EDITOR’S NOTE: The people of Ethiopia have no role in this war crime against Somalis. It is Meles Zenawi, his generals, and their puppet master Jendayi Frazier at the U.S. State Department who are feasting in Somali blood. Unless Reuters and other news agencies stop referring to Zenawi’s mercenary soldiers as “Ethiopian troops,” may be we Ethiopians around the world need sue them for defamation.
MOGADISHU (Reuters) – Almost 50 people were killed in Somalia after separate roadside bombs targeting allied Ethiopian Woyanne and government troops went off and led to retaliatory attacks, residents said on Friday.
In one clash on Friday afternoon, Ethiopian Woyanne troops opened fire on civilians on a road out of Mogadishu when an explosion occurred in the middle of their convoy.
“I heard a big explosion and a vehicle in an Ethiopian Woyanne convoy exploded,” said Abdirahman Adan, who lives alongside the road out of the capital to the southern town of Afgooye.
“Ethiopian Woyanne soldiers in the convoy started to shoot indiscriminately. I ran away, but when I came back half an hour later, I saw 38 people had died and 16 injured.”
Adan said some of the dead had been passengers on buses that travel the route.
Another local resident, Hawa Abdi, said a relative was wounded during the incident. She saw five people that had died from the attack and 20 others who were hurt.

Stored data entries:
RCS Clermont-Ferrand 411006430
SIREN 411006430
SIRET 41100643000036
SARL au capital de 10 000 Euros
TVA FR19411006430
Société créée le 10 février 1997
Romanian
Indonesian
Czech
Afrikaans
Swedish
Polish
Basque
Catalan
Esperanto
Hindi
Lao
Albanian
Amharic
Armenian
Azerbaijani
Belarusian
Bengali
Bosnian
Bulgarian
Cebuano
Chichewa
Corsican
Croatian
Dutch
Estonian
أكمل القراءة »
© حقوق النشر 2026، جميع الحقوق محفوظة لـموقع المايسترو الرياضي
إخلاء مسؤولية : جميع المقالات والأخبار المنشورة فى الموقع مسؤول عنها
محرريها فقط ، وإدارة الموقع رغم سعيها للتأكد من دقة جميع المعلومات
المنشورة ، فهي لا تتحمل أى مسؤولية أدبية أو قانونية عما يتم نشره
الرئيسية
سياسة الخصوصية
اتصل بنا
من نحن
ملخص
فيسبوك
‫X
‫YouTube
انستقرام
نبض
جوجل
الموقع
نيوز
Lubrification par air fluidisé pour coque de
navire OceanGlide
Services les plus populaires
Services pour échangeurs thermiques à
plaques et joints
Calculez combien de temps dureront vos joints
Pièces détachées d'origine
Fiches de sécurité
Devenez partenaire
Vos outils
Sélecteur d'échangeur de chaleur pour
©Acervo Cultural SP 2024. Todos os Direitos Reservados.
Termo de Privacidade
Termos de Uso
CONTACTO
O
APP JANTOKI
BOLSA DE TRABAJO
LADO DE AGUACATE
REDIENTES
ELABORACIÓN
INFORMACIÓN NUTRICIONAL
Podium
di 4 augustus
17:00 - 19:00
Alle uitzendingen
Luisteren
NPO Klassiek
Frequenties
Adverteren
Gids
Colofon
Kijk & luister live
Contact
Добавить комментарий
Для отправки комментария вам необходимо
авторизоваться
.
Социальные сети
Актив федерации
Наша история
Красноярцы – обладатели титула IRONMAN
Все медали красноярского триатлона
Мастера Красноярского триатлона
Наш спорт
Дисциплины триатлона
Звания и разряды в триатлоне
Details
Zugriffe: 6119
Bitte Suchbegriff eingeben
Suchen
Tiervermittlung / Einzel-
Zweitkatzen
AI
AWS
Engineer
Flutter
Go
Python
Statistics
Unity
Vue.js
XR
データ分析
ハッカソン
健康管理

- Assignment 1: Reproduce the stretch of the news report on the Somalia bombings from "In one clash" through "who were hurt.", word for word.
- Assignment 2: In the news report on the Somalia bombings, where does Abdirahman Adan live?
- Assignment 3: Carry on the news report on the Somalia bombings, picking up right after its final sentence.

- Exercise answer 1:
In one clash on Friday afternoon, Ethiopian Woyanne troops opened fire on civilians on a road out of Mogadishu when an explosion occurred in the middle of their convoy.
“I heard a big explosion and a vehicle in an Ethiopian Woyanne convoy exploded,” said Abdirahman Adan, who lives alongside the road out of the capital to the southern town of Afgooye.
“Ethiopian Woyanne soldiers in the convoy started to shoot indiscriminately. I ran away, but when I came back half an hour later, I saw 38 people had died and 16 injured.”
Adan said some of the dead had been passengers on buses that travel the route.
Another local resident, Hawa Abdi, said a relative was wounded during the incident. She saw five people that had died from the attack and 20 others who were hurt.

- Exercise answer 2: He lives alongside the road out of the capital to the southern town of Afgooye.

- Exercise answer 3:
“We wanted to reach Mogadishu’s big hospital but we are unable to pass the streets because the road is closed,” she said.
In a separate attack, about five people were killed when a roadside bomb exploded as government troops checked out a street ahead of a presidential motorcade.
President Abdullahi Yusuf, his estranged Prime Minister Nur Hassan Hussein and parliamentary speaker were heading for Addis Ababa in Ethiopia for talks over a growing rift between the two leaders. They later managed to leave the country, officials said.
Yusuf’s fragile interim government is struggling to assert its authority in the face of a 20-month Iraqi-style insurgency. Somalia has witnessed unending violence since former strongman Mohamed Siad Barre was ousted in 1991.
The attacks came a day before a separate U.N.-brokered peace talks begun in neighbouring Djibouti.
The violence in Somalia has already claimed the lives of more than 8,000 civilians and driven 1 million from their homes since January 2007.